Quanto fin qui detto, con cui si intende rispondere alla terza delle domande poste, vale per ciò che concerne il regime di ripartizione delle spese finchè perdura la situazione in cui attualmente ci si trova.
Ritornando, adesso, alla seconda delle domande che vengono formulate, si è detto nella parte iniziale di questa consulenza che, in virtù del principio dell’autonomia contrattuale, il nostro ordinamento non consente, salvo i casi imposti dalla legge, di imporre ad un soggetto di vendere un bene di cui è comproprietario, in via esclusiva o pro quota, né di venderlo ad un prezzo determinato (valore di mercato).

Di contro, sempre il nostro ordinamento giuridico stabilisce un altro principio di carattere generale, ossia quello secondo cui ciascun erede ha il diritto di chiedere in qualunque momento la divisione della cosa comune.
Si tratta di un diritto definito di natura potestativa, ossia all’esercizio del quale gli altri coeredi non possono che soggiacere, ed imprescrittibile.
Ciò che si suggerisce, dunque, per raggiungere l’effetto desiderato, è di manifestare alla sorella la propria volontà di procedere a scioglimento della comunione ereditaria, chiedendo l’attribuzione in via esclusiva dell’immobile ed il soddisfacimento delle ragioni della sorella con un conguaglio in denaro.

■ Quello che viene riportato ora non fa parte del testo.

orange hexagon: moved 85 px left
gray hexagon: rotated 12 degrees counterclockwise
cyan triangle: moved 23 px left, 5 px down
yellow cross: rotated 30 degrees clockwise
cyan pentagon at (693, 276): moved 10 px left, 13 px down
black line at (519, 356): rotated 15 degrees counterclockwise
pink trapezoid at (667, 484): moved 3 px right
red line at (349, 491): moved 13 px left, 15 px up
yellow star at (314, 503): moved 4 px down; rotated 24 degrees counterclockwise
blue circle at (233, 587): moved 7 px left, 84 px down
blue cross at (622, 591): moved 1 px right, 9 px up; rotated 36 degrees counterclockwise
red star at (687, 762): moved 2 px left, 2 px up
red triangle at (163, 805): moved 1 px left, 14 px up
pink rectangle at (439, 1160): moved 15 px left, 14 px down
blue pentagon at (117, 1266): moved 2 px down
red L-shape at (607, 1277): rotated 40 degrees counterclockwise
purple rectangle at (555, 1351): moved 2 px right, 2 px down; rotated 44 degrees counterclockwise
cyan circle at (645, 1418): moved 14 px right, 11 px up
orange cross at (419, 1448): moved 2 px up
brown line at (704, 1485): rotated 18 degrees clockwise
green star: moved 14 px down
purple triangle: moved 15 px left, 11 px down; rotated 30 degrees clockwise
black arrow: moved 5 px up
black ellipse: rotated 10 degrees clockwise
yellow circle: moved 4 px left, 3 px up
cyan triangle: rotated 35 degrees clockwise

A tal fine si potrà fare applicazione di quanto disposto dall’art. 720 del c.c., nella parte in cui è detto che “se nell’eredità vi sono immobili non comodamente divisibili….essi devono preferibilmente essere compresi per intero, con addebito dell’eccedenza, nella porzione di uno dei coeredi aventi diritto alla quota maggiore…”.

Considerato che, con molta probabilità, una tale richiesta non sarà bonariamente accolta dall’altra sorella coerede o, quantomeno, non si raggiungerà tra i coeredi un accordo circa la misura del conguaglio in denaro, non si potrà fare a meno di fare ricorso ad un divisione giudiziale.

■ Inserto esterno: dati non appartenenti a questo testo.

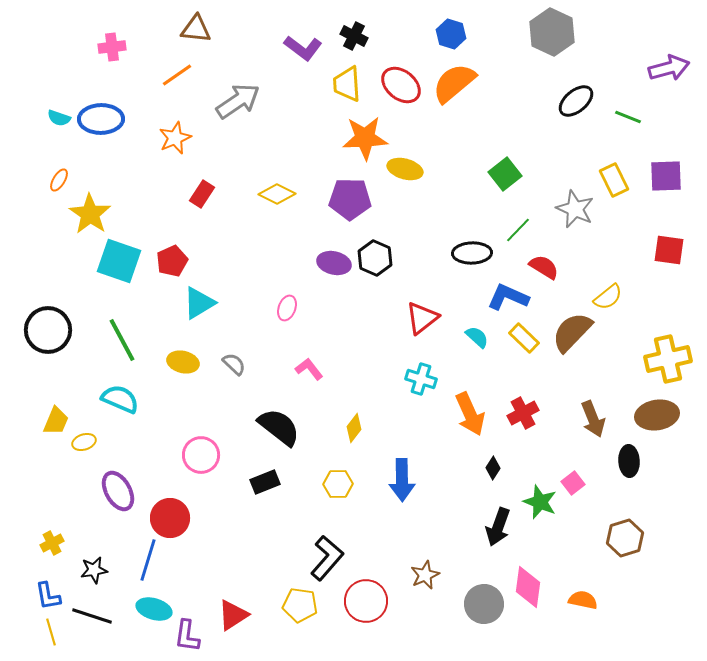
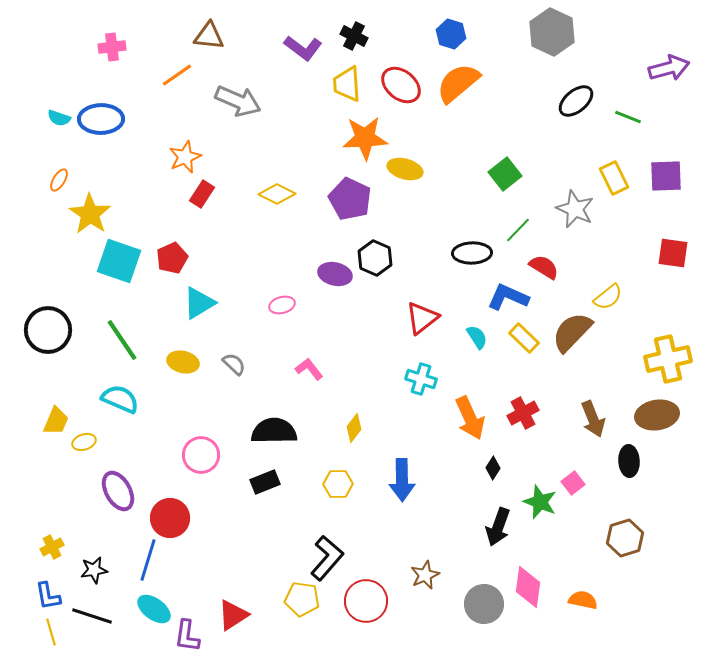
brown triangle at (196, 29): moved 13 px right, 7 px down
orange semicircle at (454, 83): moved 4 px right
gray arrow at (238, 101): rotated 57 degrees clockwise
orange star at (175, 138): moved 10 px right, 19 px down
yellow rectangle at (614, 180): moved 2 px up
purple pentagon at (350, 199): rotated 24 degrees clockwise
red square at (669, 250): moved 4 px right, 3 px down
red pentagon at (172, 261): moved 3 px up
purple ellipse at (334, 263): moved 1 px right, 11 px down
pink ellipse at (287, 308): moved 5 px left, 3 px up; rotated 55 degrees clockwise
cyan semicircle at (477, 337): rotated 15 degrees clockwise
green line at (122, 340): rotated 6 degrees counterclockwise
orange arrow at (470, 414): moved 4 px down
black semicircle at (279, 427): moved 5 px left, 4 px down; rotated 39 degrees counterclockwise
yellow cross at (52, 543): moved 4 px down
yellow pentagon at (300, 605): moved 2 px right, 6 px up
cyan ellipse at (154, 609): rotated 20 degrees clockwise
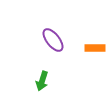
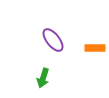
green arrow: moved 1 px right, 3 px up
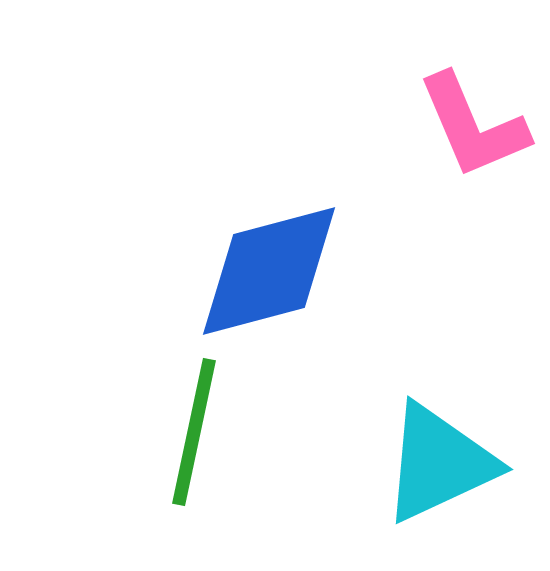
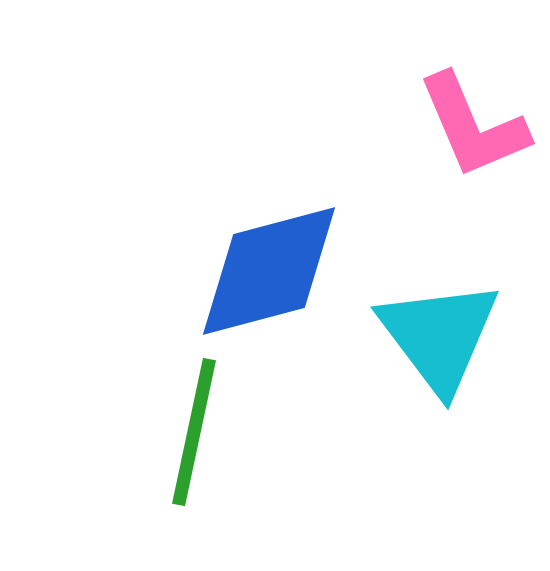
cyan triangle: moved 127 px up; rotated 42 degrees counterclockwise
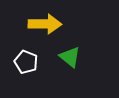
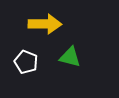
green triangle: rotated 25 degrees counterclockwise
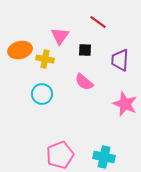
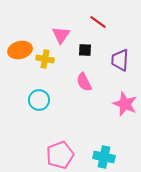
pink triangle: moved 1 px right, 1 px up
pink semicircle: rotated 24 degrees clockwise
cyan circle: moved 3 px left, 6 px down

In questo caso, la proposta di fare applicazione dell’art. 720 c.c. (con attribuzione dell’intero immobile alla porzione del coerede che ha diritto alla quota maggiore) dovrà avanzarsi al giudice che si occuperà della divisione, il quale, per ciò che concerne la stima del bene (e, dunque, la determinazione del conguaglio in denaro da versare all’altra sorella) non potrà non fare applicazione di quanto disposto dall’art. 726 del c.c., ossia attenersi a quello che è il valore venale dei singoli oggetti.
Va al riguardo precisato che la stima dei beni, cioè la riduzione del valore di un bene in danaro, deve essere riferita al tempo della divisione ( cfr. Cass. civ. 27.11.1982 n. 6469) e non a quello dell'apertura della successione e che il termine "valore venale" richiama inequivocabilmente il valore di mercato dei beni stessi con riferimento alla loro natura, ubicazione e consistenza.
Per tale stima l’autorità giudiziaria sarà indispensabile fare ricorso all’ausilio di un CTU (consulente tecnico di ufficio), il quale a sua volta dovrà necessariamente attenersi a criteri obiettivi e non soggettivi, come pretenderebbe di imporre la sorella.

Ovviamente tutte le operazioni sopra suggerite potranno essere condotte da un legale di propria fiducia, a cui dovrà sostanzialmente conferirsi mandato per procedere allo scioglimento della comunione ereditaria (si raccomanda vivamente di pretendere un preventivo scritto e ben dettagliato per tutte le attività da svolgere; meglio, se possibile, chiederne più di uno, rivolgendosi a diversi professionisti).
Qualora le parti dovessero accordarsi in via bonaria, senza ricorso all’autorità giudiziaria, il loro accordo dovrà essere formalizzato innanzi ad un notaio, comportando il trasferimento di un diritto reale, per la cui pubblicità (trascrizione nei Registri immobiliari e volture catastali) è richiesto il rispetto della forma dell’atto pubblico o della scrittura privata con sottoscrizione autenticata ex c.c.art. 2643 del c.c..
Dinanzi al notaio, ovviamente, dovranno comparire le parti personalmente, salvo il conferimento di una procura speciale a qualunque altra persona di propria fiducia (non necessariamente un legale).